A debate is now raging in San Diego over these and other development entities. According to San Diego Union reporter Matthew T. Hall, Mayor Sanders believes SEDC and CCDC should continue on their missions. CCDC, SEDC Facing Shake-Ups, Changes, July 27, 2008. He would like to replace some of SEDC's board members and improve its financial controls. He also recognizes to find new heads for CCDC and SEDC. A developer quoted in the article takes another view. Doug Manchester would like both agencies eliminated on grounds that they do nothing more than "push papers," hire lots of consultants, and create unneeded bureaucracy.

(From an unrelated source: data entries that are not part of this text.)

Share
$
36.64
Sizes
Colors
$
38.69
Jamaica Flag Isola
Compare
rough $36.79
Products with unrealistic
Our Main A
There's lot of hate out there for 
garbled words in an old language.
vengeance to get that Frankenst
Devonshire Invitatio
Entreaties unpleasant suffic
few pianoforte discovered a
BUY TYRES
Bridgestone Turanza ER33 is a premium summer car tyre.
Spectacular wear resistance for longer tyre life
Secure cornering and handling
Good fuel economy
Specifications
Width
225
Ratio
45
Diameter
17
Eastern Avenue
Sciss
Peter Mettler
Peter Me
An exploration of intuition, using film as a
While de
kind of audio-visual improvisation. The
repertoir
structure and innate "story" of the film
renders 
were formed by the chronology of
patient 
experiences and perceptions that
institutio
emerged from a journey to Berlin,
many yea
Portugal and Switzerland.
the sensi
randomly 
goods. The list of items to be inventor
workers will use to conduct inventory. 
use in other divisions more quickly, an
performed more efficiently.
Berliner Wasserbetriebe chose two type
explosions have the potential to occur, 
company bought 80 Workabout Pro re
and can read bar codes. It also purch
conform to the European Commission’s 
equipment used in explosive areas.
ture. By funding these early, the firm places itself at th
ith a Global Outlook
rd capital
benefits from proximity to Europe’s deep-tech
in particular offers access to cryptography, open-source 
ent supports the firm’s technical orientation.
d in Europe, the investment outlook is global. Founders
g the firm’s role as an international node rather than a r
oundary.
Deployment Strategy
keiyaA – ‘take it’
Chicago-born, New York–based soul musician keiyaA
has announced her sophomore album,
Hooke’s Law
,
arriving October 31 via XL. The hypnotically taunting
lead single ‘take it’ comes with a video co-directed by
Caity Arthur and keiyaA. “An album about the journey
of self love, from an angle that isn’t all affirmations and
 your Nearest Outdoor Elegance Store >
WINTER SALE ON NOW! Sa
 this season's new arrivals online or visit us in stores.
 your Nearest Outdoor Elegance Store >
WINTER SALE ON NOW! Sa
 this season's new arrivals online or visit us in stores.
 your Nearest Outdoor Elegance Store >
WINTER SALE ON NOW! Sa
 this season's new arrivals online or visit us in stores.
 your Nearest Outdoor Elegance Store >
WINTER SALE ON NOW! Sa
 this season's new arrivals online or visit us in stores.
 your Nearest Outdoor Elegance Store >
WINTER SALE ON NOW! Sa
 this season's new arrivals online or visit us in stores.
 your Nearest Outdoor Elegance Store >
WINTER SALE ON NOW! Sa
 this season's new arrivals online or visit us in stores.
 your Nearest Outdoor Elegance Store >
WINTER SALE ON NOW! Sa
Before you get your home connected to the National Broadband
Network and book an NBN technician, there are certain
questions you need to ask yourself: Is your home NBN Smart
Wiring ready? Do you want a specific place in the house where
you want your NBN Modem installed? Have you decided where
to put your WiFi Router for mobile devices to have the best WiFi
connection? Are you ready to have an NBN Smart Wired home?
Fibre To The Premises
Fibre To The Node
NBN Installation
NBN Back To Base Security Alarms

Presumably those working for and running both nonprofits believe in the mission. Therein lies the lesson for others who work for nonprofits. Acutal and the potential for conflicts of interest, unexplained compensation, and discrepancies over the magnitude of administrative expenses raise serious questions about oversight and governance. That almost always leads to questions regarding resource utilization and efficiency. All of those questions can have an impact on funding decisions by government and private grant makers. In short, poor governance can strangle a nonprofit's funding and threaten its very existence. It also can adversely affect other nonprofits. According to Helen Gao of the San Diego Union, Mayor Sanders now plans to have "performance audits done on two other city-affiliated nonprofits." Three Other City Non-Profits to be Audited, July 24, 2008.
As the SEDC and CCDC stories both aptly demonstrate, the media is becoming much more aggressive in covering governance failures. The reporting by both the San Diego Union Tribune and Voice of San Diego has been spectacular. The level of detail uncovered by both media outlets has been astonishing. The reporters have dug deep, following leads and developing extensive background information that provides context. Other nonprofits should heed the implicit warning in this coverage. With the new Form 990 about to go live, we can expect more stories like the ones from the Union Tribune and Voice of San Diego. More information means more threads to pull on. The new Form 990s disclosures pertaining to conflicts of interest, compensation, governance, board independence, and a host of other matters will make the jobs of reporters much easier. Given the low-hanging fruit and easy availability of this information, we expect that more and more reporters will go for the Pulitzer. That means that all nonprofits must not only think about how information is disclosed on the Form, but more importantly about how they are governed.